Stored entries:

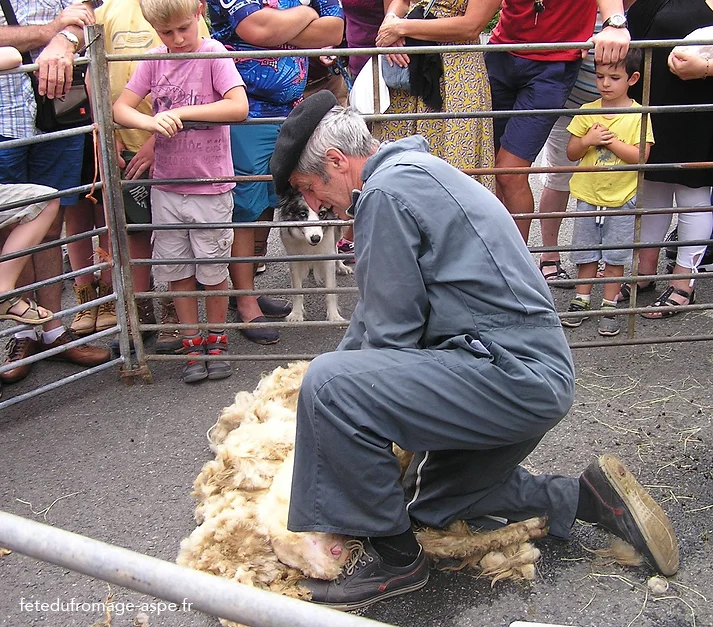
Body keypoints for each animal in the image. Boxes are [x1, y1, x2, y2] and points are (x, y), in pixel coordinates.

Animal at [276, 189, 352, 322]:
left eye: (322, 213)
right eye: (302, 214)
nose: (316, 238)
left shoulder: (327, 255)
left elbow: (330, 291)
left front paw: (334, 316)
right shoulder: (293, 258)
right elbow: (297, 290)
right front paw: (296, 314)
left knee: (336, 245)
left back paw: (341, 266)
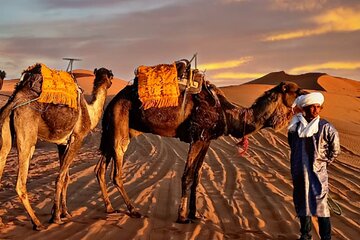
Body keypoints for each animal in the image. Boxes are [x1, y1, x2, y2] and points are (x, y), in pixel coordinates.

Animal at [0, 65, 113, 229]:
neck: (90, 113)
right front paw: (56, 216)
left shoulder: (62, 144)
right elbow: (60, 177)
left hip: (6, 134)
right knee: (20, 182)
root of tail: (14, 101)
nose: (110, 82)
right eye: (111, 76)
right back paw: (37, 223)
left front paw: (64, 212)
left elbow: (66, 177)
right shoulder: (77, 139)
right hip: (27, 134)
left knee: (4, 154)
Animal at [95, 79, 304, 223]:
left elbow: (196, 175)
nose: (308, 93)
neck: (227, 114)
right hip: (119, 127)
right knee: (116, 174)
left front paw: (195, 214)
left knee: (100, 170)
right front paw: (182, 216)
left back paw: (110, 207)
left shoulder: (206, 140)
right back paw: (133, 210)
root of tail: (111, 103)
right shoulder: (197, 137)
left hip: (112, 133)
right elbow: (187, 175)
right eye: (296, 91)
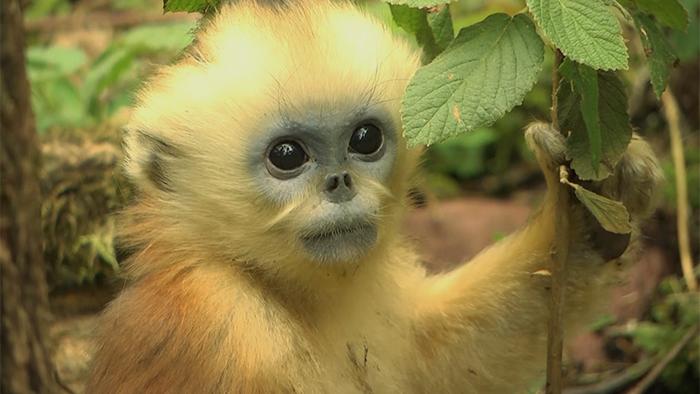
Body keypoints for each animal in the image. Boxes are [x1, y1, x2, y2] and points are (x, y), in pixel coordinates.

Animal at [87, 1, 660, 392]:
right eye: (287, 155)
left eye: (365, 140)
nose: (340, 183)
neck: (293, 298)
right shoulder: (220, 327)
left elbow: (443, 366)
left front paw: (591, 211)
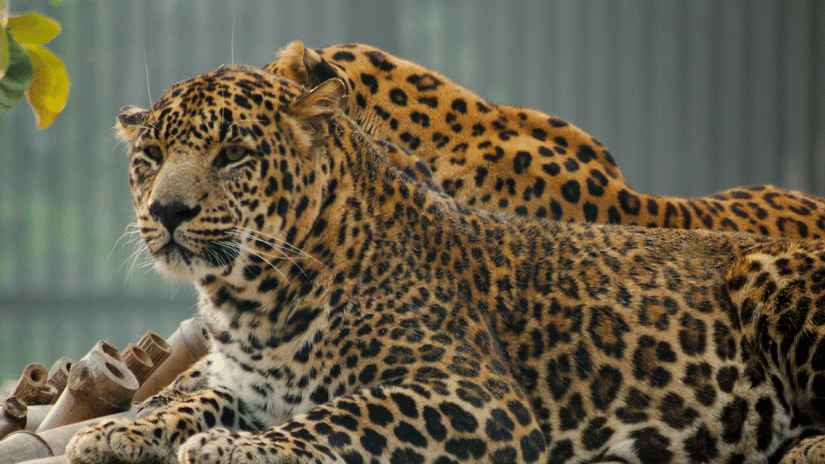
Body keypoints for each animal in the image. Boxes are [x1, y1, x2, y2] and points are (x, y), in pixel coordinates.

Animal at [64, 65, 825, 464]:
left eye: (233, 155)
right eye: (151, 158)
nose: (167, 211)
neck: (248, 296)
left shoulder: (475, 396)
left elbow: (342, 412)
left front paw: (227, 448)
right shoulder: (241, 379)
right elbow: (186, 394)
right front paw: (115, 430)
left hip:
==
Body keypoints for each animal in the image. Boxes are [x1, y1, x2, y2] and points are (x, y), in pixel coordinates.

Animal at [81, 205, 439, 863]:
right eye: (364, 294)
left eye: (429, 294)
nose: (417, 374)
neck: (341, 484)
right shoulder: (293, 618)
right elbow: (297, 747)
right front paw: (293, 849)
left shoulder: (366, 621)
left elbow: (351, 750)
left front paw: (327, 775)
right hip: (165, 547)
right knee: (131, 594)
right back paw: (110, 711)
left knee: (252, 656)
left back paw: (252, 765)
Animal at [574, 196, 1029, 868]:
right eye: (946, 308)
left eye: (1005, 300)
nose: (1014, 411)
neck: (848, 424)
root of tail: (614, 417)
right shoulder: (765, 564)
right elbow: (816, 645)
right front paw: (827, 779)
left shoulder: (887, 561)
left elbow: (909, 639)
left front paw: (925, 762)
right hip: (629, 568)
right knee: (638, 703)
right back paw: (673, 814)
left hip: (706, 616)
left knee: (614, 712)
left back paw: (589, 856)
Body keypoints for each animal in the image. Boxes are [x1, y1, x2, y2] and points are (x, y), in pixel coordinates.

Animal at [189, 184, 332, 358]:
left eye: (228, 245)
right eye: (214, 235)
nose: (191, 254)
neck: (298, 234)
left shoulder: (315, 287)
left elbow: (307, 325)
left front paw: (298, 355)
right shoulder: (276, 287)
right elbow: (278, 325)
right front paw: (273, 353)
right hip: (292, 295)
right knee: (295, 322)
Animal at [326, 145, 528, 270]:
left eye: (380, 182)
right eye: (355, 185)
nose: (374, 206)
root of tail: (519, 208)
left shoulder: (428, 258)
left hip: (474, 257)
...
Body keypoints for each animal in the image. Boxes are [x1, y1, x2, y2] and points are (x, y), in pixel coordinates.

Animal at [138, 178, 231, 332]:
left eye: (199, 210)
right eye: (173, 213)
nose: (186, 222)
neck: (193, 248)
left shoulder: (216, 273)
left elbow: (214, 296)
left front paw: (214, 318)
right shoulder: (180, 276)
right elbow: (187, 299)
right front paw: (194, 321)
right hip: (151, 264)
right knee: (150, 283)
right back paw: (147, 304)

[Exercise description] If a line contains the word "knee", count it; give the total for the entries above and nothing else.

[Output of the task] 11